Nevada map... Nevada list
Crash location Unknown
Nearest city Las Vegas, NV
36.174971°N, 115.137223°W
Tail number N3014C
Accident date 19 Jul 2001
Aircraft type Beech J35
Additional details: None

NTSB Factual Report

On July 19, 2001, at 1550 hours Pacific daylight time, a Beech J35, N3014C, was substantially damaged during a forced landing following a loss of engine power while in the traffic pattern for landing at the McCarran International Airport, Las Vegas, Nevada. The private pilot and two passengers were uninjured. Visual meteorological conditions prevailed for the flight conducted by the pilot under 14 CFR Part 91 from El Monte, California, to Las Vegas. No flight plan was filed.

The pilot stated that he had a full load of fuel when he departed the El Monte airport. The two main tanks held 20 gallons of fuel each totaling 40 gallons, of which 34 were useable.
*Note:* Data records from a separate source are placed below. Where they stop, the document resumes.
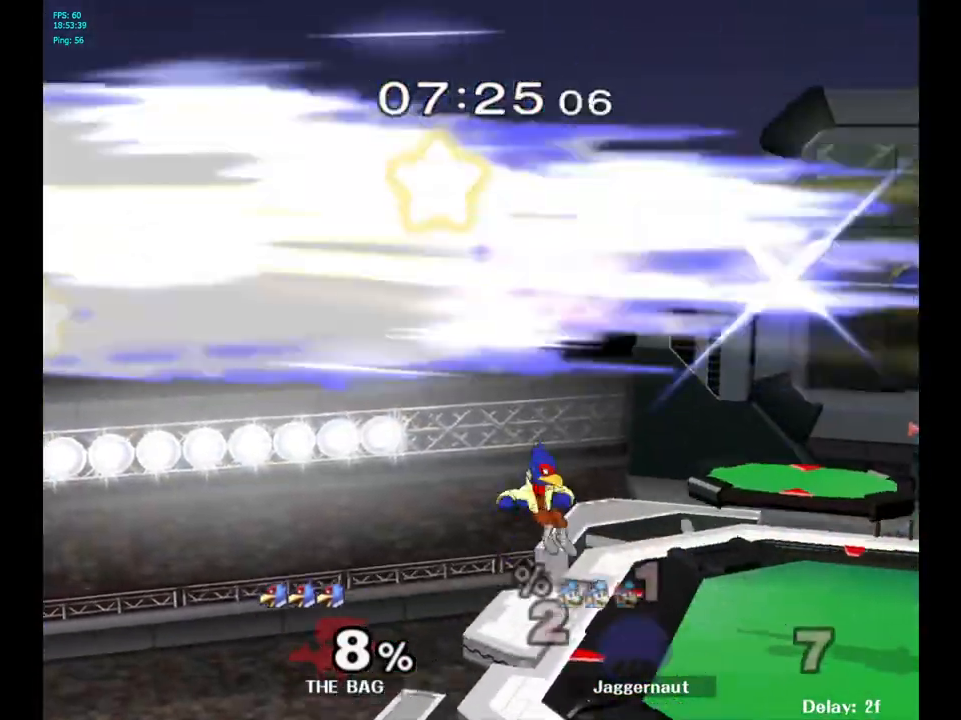
{"buttons": [], "left_stick": "center", "right_stick": "center", "events": [[83, "Y", "up"], [133, "Y", "down"], [217, "left_stick", "center"], [267, "Y", "up"]]}
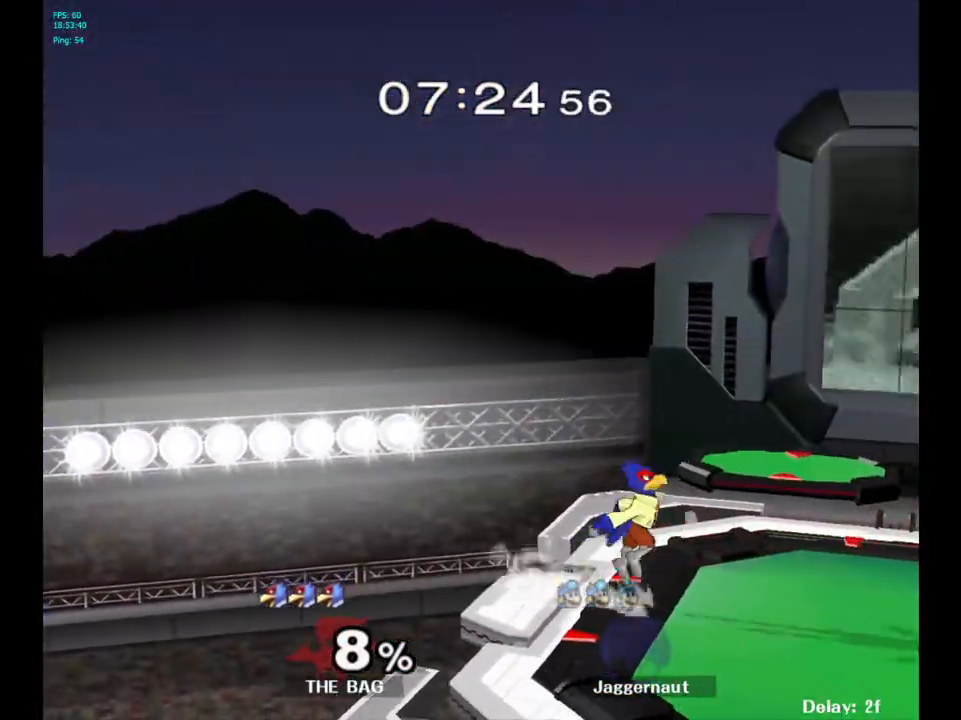
{"buttons": [], "left_stick": "center", "right_stick": "center", "events": []}
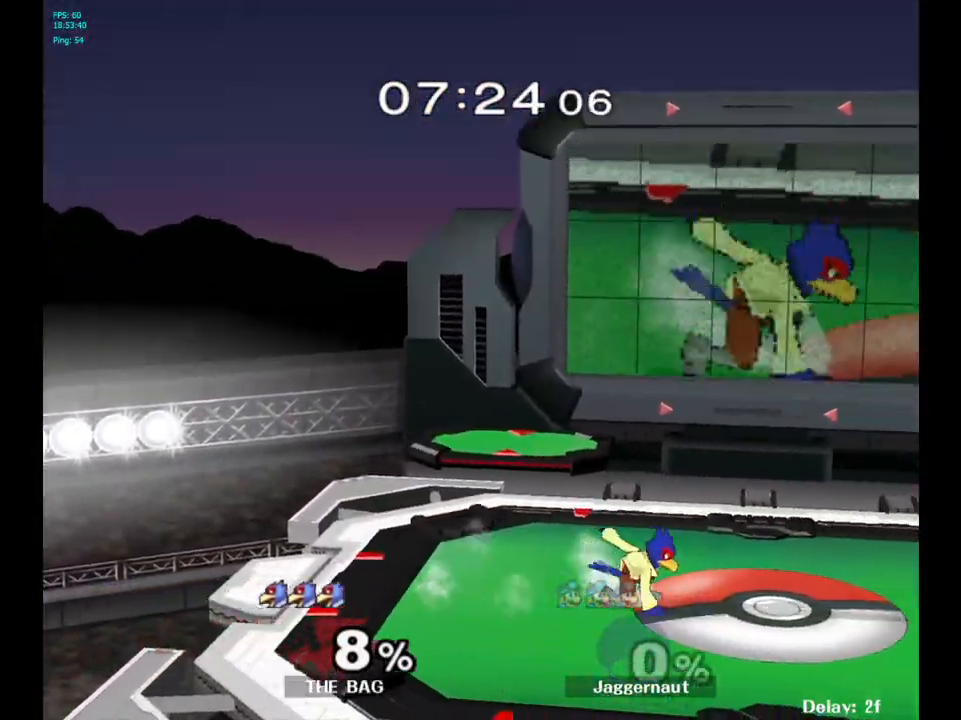
{"buttons": [], "left_stick": "center", "right_stick": "center", "events": [[233, "left_stick", "right"], [417, "left_stick", "center"]]}
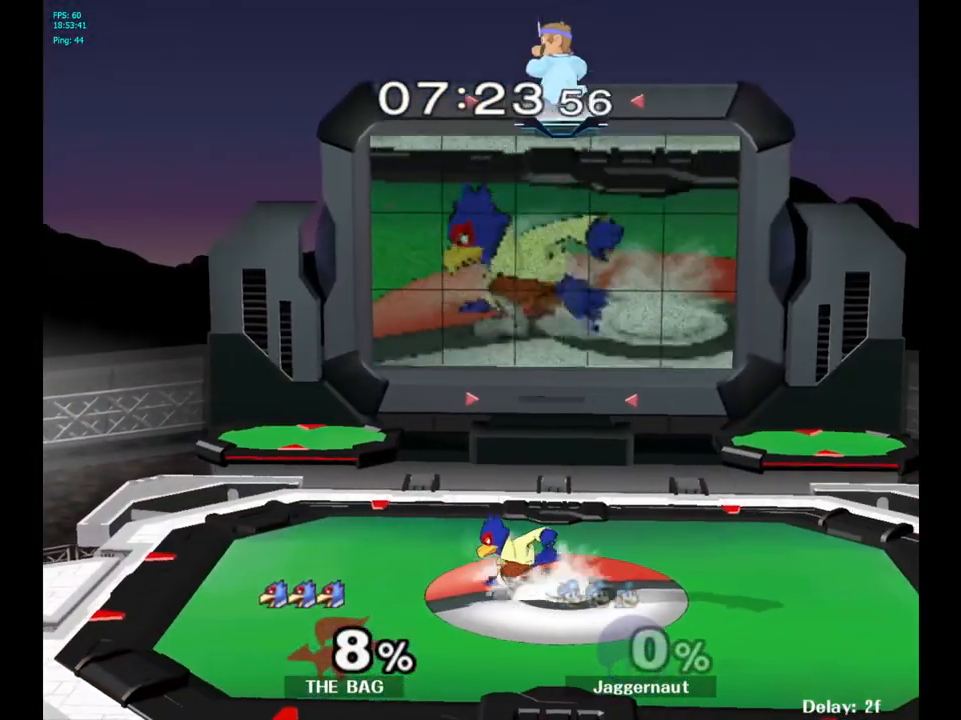
{"buttons": [], "left_stick": "right", "right_stick": "center", "events": [[50, "left_stick", "right"]]}
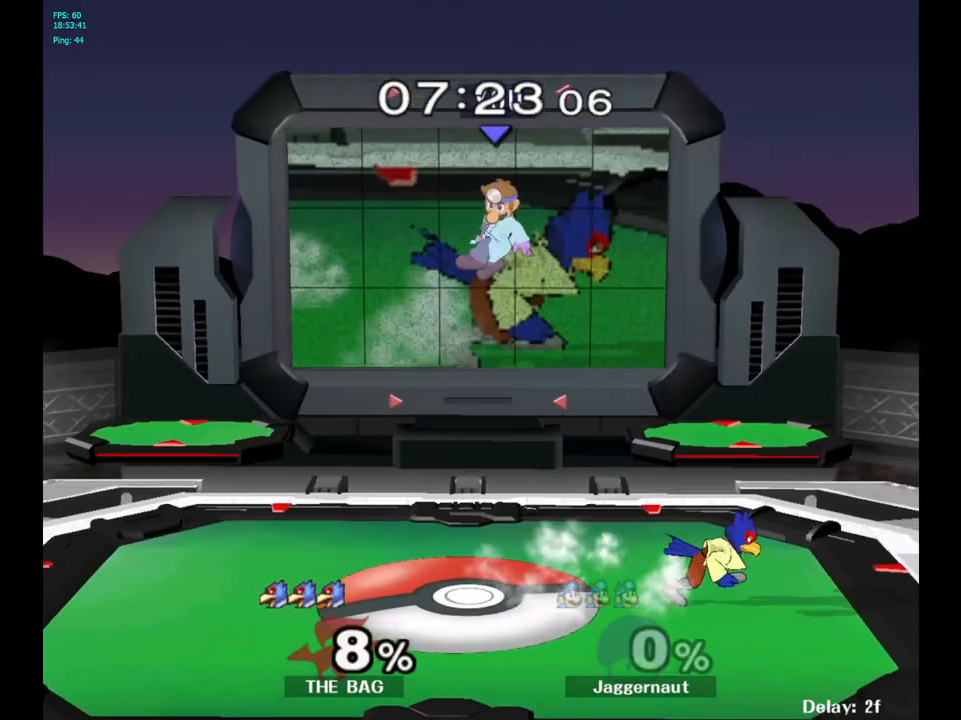
{"buttons": [], "left_stick": "right", "right_stick": "center", "events": [[300, "right_stick", "right"], [433, "right_stick", "center"]]}
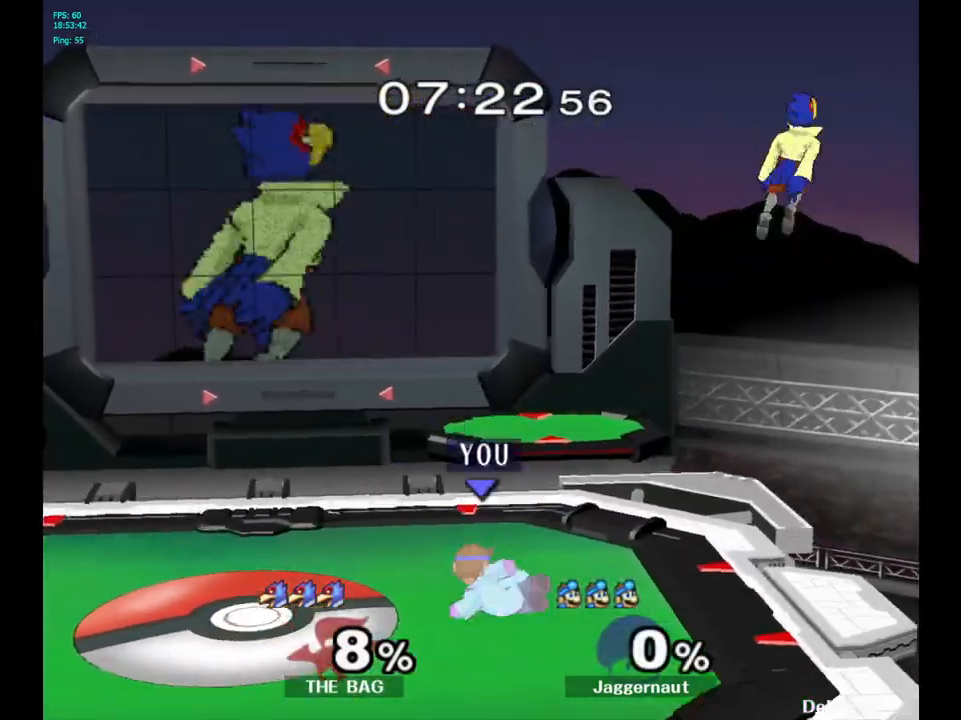
{"buttons": [], "left_stick": "center", "right_stick": "center", "events": [[50, "left_stick", "center"]]}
The interconnected auxiliary tanks held an additional 20 gallons. The airplane was equipped with a Shadin fuel management system, indicating fuel flow, gallons used, and gallons remaining. The pilot had selected the left main tank for takeoff and climb. After burning 10.1 gallons from the left tank, he switched to the auxiliary tank over Baker, California, which is approximately halfway between El Monte and Las Vegas. He continued on the auxiliary tank for the remainder of the flight. The right tank was not used. The pilot also stated that he had the auxiliary tank selected during his landing at Las Vegas. He stated that the fuel flow was set to 12.2 to 12.6 gallons per hour during the cruise portion of the flight. As he approached the airport for landing, he verified that the fuel selector was in the auxiliary position, and believed that he should have had about 13 gallons remaining. On short final to runway 19 right, the engine lost power, resulting in a forced landing on a dirt road approximately 1/4 mile from the runway. According to the pilot, the airplane landed hard in a 5- to 10-degree bank and skidded to a stop. He noted a fuel leak from below the left wing and turned the fuel selector to the off position prior to evacuating the aircraft.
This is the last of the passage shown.